Tentu terlalu dini untuk menilai sejauhmana objektivitas proyek kajian oksidentalisme. Waktu akan mengujinya. Diskursus tentang peristiwa holocaust bisa menjadi pintu masuk yang menguji sejauhmana kualitas occsidental studies ini. Maka sejatinya, pemerintah Barat tidak perlu tergesa-gesa menuduh oksidentalisme sebagai anti-semit. Sikap tersebut justru menunjukkan reaksioner. Suatu sikap yang tidak kondusif bagi upaya membangun mutual understanding antara Islam dan Barat.
DialogHarapan kita, oksidentalisme akan mencapai kematangannya, sehingga dialog antarperadaban yang sesungguhnya dapat terjadi. Barat melakukan dialog dengan berpijak pada orientalisme sedangkan Islam dengan oksidentalisme. Keduanya dapat menjadi cermin yang membimbing kepada kearifan kedua pihak.
Kajian kritis tersebut diharapkan membuka ruang introspeksi. Betapapun modern dan majunya peradaban Barat, tetap menyisakan krisis kemanusian dan spiritual. Dan betapapun terbelakangnya peradaban Islam, masih memiliki tradisi dan warisan klasik yang kaya. Umat Islam tidak sepenuhnya terbelakang. Keterbelakangan adalah produksi makna yang tidak sepenuhnya mengandung kebenaran.
- Karena mengingkari holocaust, sejarawan Inggris, David Irving dinyatakan bersalah oleh pengadilan di Wina, Austria. Sebelumnya, Presiden Iran, Mahmud Ahmadinejad juga mengingkari holocaust.
- Wacana holocaust adalah produk oksidentalisme, yaitu kajian masyarakat Timur terhadap Barat, dengan menggunakan ukuran-ukuran Timur.

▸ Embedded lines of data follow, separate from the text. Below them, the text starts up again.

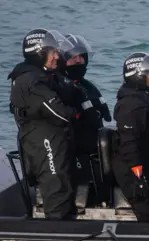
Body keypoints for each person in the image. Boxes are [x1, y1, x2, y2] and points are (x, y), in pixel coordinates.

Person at [7, 28, 79, 220]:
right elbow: (60, 113)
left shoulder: (44, 76)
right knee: (56, 187)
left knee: (65, 184)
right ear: (39, 53)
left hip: (53, 137)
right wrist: (76, 112)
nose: (57, 56)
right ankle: (58, 233)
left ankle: (68, 226)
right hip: (44, 139)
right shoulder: (31, 80)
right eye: (52, 52)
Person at [111, 52, 149, 222]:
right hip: (131, 166)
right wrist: (138, 173)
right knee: (148, 207)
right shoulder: (131, 104)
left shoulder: (147, 98)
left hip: (145, 161)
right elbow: (128, 142)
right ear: (138, 76)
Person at [59, 34, 112, 164]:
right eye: (73, 57)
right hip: (73, 149)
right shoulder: (59, 85)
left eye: (81, 56)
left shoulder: (88, 86)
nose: (78, 60)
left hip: (95, 145)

- Istilah dan disiplin keilmuan oksidentalisme mula-mula diperkenalkan oleh seorang cendekiawan Muslim asal Mesir, Hassan Hanafi. Tujuannya untuk mengurai kesadaran yang terbelah antara ego (Barat) dan the others (Islam).
- Selama ini Barat telah banyak melakukan kajian terhadap the others (Islam), yang dikenal luas sebagai orientalisme, di mana Barat mengidap superiority complex.
- Kajian-kajian yang dilakukan sarjana Muslim terhadap Barat, memberikan perspektif baru bagi Barat. Oksidentalisme memberi temuan-temuan baru yang berguna bagi Barat untuk memperbaiki peradabannya.
- Harapan kita, oksidentalisme akan mencapai kematangannya, sehingga dialog antarperadaban yang sesungguhnya dapat terjadi. Barat berdialog dengan berpijak pada orientalisme, sedangkan Islam dengan oksidentalisme.